■ Text-based hardware design files ■
== Segment start ==

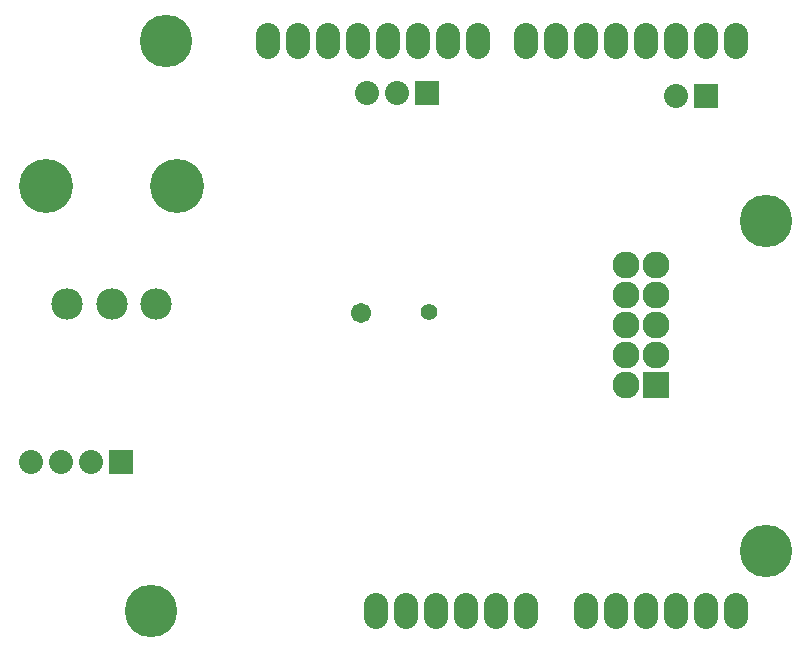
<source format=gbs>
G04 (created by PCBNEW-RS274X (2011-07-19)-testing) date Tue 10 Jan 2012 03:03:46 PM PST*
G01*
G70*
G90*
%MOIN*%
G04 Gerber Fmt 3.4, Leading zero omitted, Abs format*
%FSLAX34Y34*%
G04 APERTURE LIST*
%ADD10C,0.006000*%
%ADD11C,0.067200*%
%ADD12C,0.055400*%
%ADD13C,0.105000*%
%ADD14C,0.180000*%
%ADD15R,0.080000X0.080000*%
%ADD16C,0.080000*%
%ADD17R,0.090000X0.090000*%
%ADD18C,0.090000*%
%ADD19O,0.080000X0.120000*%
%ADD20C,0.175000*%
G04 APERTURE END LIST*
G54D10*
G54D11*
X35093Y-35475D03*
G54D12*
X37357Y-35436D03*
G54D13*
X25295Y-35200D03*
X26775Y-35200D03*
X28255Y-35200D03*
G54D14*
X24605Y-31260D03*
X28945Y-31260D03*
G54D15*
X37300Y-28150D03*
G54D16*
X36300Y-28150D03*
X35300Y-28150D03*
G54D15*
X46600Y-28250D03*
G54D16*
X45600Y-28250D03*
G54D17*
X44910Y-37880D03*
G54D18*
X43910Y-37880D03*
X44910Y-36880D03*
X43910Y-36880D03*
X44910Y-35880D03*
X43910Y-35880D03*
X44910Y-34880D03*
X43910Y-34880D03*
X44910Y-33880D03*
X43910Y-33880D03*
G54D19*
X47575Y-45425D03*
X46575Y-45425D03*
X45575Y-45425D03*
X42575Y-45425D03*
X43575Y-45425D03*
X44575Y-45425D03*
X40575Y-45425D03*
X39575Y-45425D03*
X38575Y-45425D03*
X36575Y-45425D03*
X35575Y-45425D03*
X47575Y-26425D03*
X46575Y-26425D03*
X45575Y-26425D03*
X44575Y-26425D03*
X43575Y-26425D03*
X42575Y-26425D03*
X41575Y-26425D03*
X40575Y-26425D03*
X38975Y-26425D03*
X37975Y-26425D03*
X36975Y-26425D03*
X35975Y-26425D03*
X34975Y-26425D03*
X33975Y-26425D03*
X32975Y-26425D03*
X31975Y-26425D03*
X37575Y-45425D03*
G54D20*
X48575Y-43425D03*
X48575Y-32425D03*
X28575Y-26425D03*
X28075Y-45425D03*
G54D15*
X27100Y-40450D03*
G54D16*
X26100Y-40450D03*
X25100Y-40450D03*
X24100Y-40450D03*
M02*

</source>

== Segment end ==
== Segment start ==

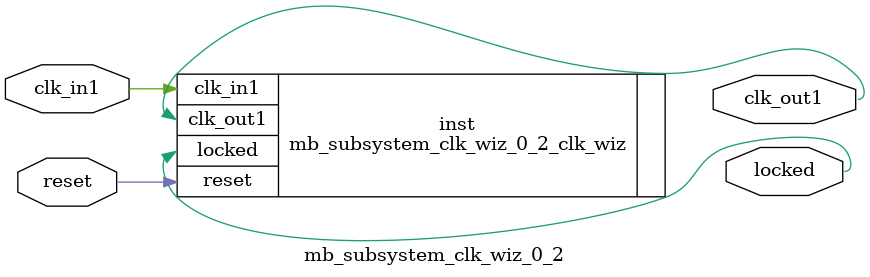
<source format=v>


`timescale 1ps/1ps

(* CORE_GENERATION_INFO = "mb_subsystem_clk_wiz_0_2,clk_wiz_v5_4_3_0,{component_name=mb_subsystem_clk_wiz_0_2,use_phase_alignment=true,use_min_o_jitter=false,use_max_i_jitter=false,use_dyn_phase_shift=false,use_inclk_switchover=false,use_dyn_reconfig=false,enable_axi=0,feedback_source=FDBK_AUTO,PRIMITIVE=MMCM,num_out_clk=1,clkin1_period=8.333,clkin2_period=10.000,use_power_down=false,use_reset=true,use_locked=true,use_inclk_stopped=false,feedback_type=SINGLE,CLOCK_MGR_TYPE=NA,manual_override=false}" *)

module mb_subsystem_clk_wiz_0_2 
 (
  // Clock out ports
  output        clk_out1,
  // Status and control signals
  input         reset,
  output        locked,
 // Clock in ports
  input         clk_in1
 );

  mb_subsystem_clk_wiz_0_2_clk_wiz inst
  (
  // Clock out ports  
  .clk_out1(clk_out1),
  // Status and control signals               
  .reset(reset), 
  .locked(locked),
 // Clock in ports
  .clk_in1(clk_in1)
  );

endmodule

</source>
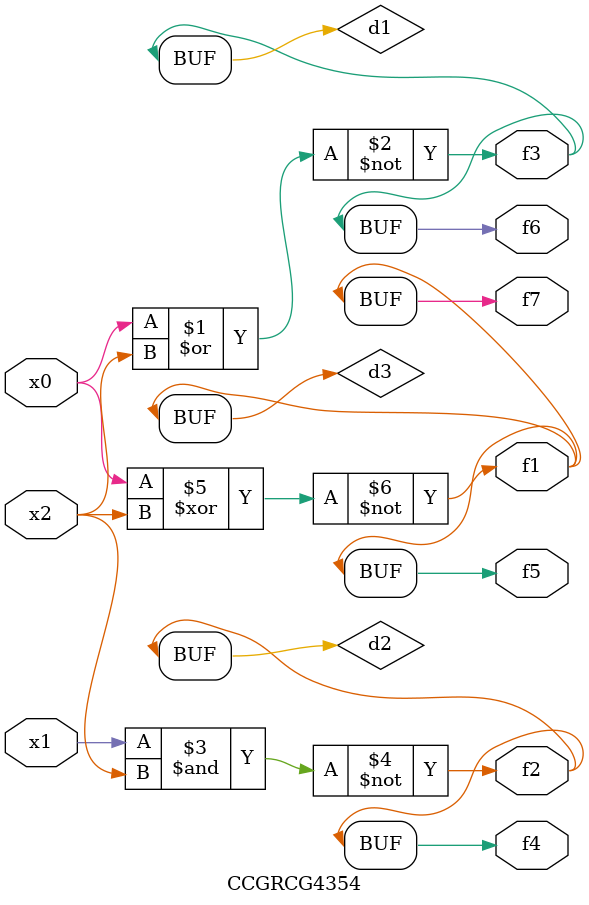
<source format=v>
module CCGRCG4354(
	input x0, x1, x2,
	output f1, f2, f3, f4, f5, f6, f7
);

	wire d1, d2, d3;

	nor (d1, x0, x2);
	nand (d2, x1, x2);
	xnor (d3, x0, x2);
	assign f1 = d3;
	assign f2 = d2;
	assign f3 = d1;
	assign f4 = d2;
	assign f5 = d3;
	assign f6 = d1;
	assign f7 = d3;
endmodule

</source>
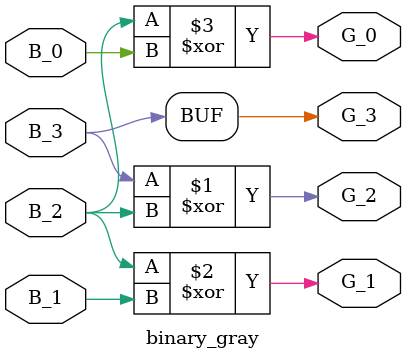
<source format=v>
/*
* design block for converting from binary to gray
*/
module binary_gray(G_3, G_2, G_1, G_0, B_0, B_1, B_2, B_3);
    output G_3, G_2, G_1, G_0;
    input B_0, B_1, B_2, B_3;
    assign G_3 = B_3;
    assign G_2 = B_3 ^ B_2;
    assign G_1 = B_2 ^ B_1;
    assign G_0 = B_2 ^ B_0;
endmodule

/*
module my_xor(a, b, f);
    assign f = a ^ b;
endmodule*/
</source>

== Segment end ==

■ What to do ■
Would you copy out each line of the records above where the word "ports" occurs?

■ Result ■
  // Clock out ports
 // Clock in ports
  // Clock out ports  
 // Clock in ports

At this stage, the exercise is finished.